Pull every "Rendered" line out of the data below.

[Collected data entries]
---------------
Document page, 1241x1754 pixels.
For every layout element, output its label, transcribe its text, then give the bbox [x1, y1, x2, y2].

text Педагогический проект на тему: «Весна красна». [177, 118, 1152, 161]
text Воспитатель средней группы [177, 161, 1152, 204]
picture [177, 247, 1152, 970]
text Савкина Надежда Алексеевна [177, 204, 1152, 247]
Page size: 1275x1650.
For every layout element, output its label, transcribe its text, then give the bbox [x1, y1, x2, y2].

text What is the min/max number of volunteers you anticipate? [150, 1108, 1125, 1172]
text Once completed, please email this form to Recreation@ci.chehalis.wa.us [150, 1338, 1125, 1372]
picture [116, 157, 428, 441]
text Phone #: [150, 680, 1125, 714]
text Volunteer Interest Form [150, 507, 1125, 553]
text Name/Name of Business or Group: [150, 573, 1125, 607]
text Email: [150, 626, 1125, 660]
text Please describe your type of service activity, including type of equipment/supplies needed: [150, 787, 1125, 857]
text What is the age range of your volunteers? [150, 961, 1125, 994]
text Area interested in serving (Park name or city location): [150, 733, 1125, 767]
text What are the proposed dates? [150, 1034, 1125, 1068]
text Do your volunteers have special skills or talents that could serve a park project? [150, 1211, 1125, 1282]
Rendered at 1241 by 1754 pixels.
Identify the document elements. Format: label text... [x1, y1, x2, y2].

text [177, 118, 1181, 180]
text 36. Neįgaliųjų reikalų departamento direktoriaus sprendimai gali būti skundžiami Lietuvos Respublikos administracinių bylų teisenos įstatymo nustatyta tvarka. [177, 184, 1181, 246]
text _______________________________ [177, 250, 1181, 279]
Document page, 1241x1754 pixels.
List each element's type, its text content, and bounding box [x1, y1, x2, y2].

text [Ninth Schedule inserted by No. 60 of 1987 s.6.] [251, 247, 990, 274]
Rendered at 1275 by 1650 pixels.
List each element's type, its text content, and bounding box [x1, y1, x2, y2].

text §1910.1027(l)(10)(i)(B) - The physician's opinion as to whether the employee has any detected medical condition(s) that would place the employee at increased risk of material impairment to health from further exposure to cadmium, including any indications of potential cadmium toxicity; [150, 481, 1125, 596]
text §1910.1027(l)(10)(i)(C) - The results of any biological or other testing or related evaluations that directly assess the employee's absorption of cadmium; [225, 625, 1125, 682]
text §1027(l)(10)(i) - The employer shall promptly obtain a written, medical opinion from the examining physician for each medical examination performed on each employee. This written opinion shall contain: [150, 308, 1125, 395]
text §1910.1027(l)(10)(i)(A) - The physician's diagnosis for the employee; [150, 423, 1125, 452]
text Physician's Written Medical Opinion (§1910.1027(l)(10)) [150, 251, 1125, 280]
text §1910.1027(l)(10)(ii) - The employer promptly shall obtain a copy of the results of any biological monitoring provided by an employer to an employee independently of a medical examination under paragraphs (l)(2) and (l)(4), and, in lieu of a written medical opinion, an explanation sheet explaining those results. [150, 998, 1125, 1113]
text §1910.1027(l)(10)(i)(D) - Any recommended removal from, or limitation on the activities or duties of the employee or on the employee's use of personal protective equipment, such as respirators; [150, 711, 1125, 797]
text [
---------------
▸ Answer space
Rendered at 1241 by 1754 pixels.
Rendered at 1275 by 1650 pixels.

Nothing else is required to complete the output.